Professor of Drama Ken Gardner wrote and directed California Lutheran University’s spring musical: “A Midsemester Prom Night’s Dream.” Adapted from Shakespeare’s “A Midsummer Night’s Dream,” this musical parody sets a Shakespearean comedy to the tune of 90’s rock ‘n’ roll classics. 

Taking place on prom night in 1999, Millennium Oaks High School student Helen falls into a love potion-induced dream, and Shakespearean havoc ensues. As Helen tries to escape this Shakespearean dream, the love potion is placed on each character and shifts who loves who.

“A Midsemester Prom Night’s Dream” ran from April 28-30 at 8 p.m. and on May 1 at 2 p.m.

Gardner said he decided to expand on the original 40-minute version of this play he wrote for Kingsmen Shakespeare Company a couple years ago. After talking with a friend from the band 90’s Nation about the music for the play, he developed the rest of the script last summer and fall.

“I think overall, it will be for two different audiences. One that sort of knows Shakespeare because there’s a lot of references to famous Shakespearean lines. On the other level, it’s hopefully pure fun for the audience. I hope they have a good time with the music and the fun of the situation,” Gardner said. 

Parody songs performed throughout the musical included “Prom Star,” a parody of Smash Mouth’s “All Star,” “Shakespearean Idiom,” a parody of Green Day’s “American Idiot,” “Sudden Fall,” a parody of Oasis’ “Wonderwall,” “Backstreet’s Back: Rock the Bard Man,” a parody of The Backstreet Boys’ “Everybody,” and more. 

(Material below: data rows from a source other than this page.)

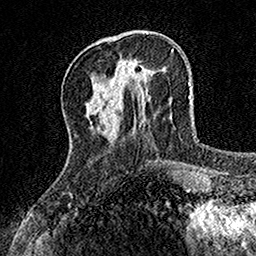
Breast MRI, one axial slice; position 42 of 160 along the scan axis; cropped to one breast; dynamic contrast-enhanced series, time point 2 of 7 at this slice position (early post-contrast); 1.5 T; TE 3.5 ms, TR 7.2 ms; 1 mm slice thickness; 256 × 256 image matrix, field of view 155 × 155 mm. Female patient.
Structures marked on this image (semi-automatic segmentation, software-assisted and operator-edited):
- enhancing-tissue mask used for the functional tumour volume (all voxels passing the contrast-enhancement thresholds inside the analysis volume; usually the tumour): bounding box (x1, y1, x2, y2) in pixels: (116, 56, 138, 90)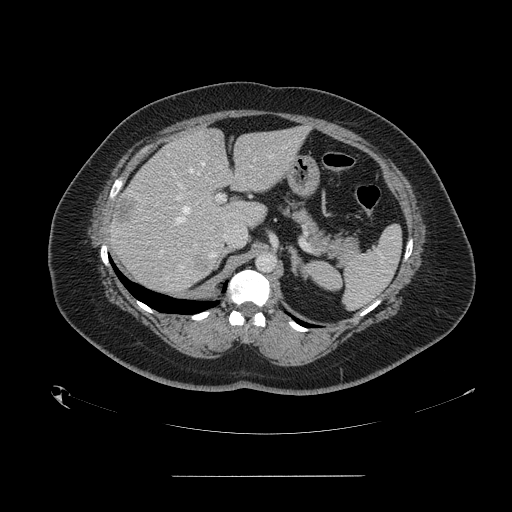
Contrast-enhanced abdominal CT, one axial slice. Slice 98 of 164 in the series (ordered by position). Intravenous contrast given. Soft-tissue window (W 400 / L 40 HU). 2.5 mm slice thickness. 512 × 512 image matrix. Case-level facts recorded for this patient, not image findings: patient: male, age 61 years at operation; diagnosis: colorectal cancer liver metastases, imaged before liver resection; multiple liver metastases: yes; largest metastasis: 3.5 cm; disease in both lobes: no.
Structures marked on this image (manually delineated by an expert):
- hepatic veins: box from (x=175, y=162) to (x=204, y=224) px
- liver: (x=111, y=129)–(x=306, y=293)
- planned liver remnant (the part of the liver to remain after resection): (x=175, y=128)–(x=306, y=228)
- portal vein (with intrahepatic branches): (x=172, y=172)–(x=226, y=202)
- liver metastasis: (x=192, y=254)–(x=209, y=272)
- liver metastasis: (x=115, y=199)–(x=134, y=227)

Abby Cardenas played Helen, who she described as a “lovestruck high school girl who loves this guy Donnie and whose story is about her going through this dream after drinking a love potion and then trying to get out of the dream and back to prom.” 

Cardenas said they have been working on the show since February and that it has been a very enjoyable process. 

“I think everybody is just so supportive of each other in the cast, and we’ve been working really hard together. Ken is a wonderful director and our stage managers are amazing,” Cardenas said. 

Joey Grimaldi played Mic Bottom, the leader of the Backstage Crew who, along with his doting followers wanted to perform at prom.

Before the show, Grimaldi said what he was looking forward to the most. 

“It’s a fun fever dream in the best possible way. Also, the execution of the music is gonna be really cool. There’s a lot of cool talented singers on board and it will be cool to hear them do their work,” Grimaldi said. 

In addition to “A Midsemester Prom Night’s Dream,” Gardner has created 14 productions for Cal Lutheran, one of which is another musical parody of Shakespeare, titled “Hamlet, Disco Dane of Denmark.”

“I’ve always been drawn to parody. When I was in graduate school, I did a Shakespearean review, and I wrote this disco version of ‘To be, or not to be,’ which was a big hit. It’s just sort of in my nature to parody things,” Gardner said. 

He said after taking a directing course during his sophomore year of college, he found he had a knack for it. As for writing, he said he got into it more once he moved to California and started teaching at Cal Lutheran. 

“I had written some children’s plays that we had performed in the elementary schools, but we wanted to figure out a more serious original student play. I was driving home one night, and Neil Young’s ‘Ohio’ came on, which is about the shootings at Kent State. It suddenly clicked in me that that was probably the way to go and to try and write something about Kent State,” Gardner said. 

Gardner said he has always liked the playwright Arthur Miller, as well as thoroughly entertaining musicals such as “Avenue Q.”

“I just appreciate really serious good drama and at the same time something that is just all-out pure fun,” Gardner said. 

“A Midsemester Prom Night’s Dream” was the first musical production since the pandemic began.  

“I feel like the first musical coming back is a little bit special for everybody since COVID happened. I hope we bring back that lost entertainment that was gone during COVID and bring happiness back to that missing part of CLU,” Cardenas said.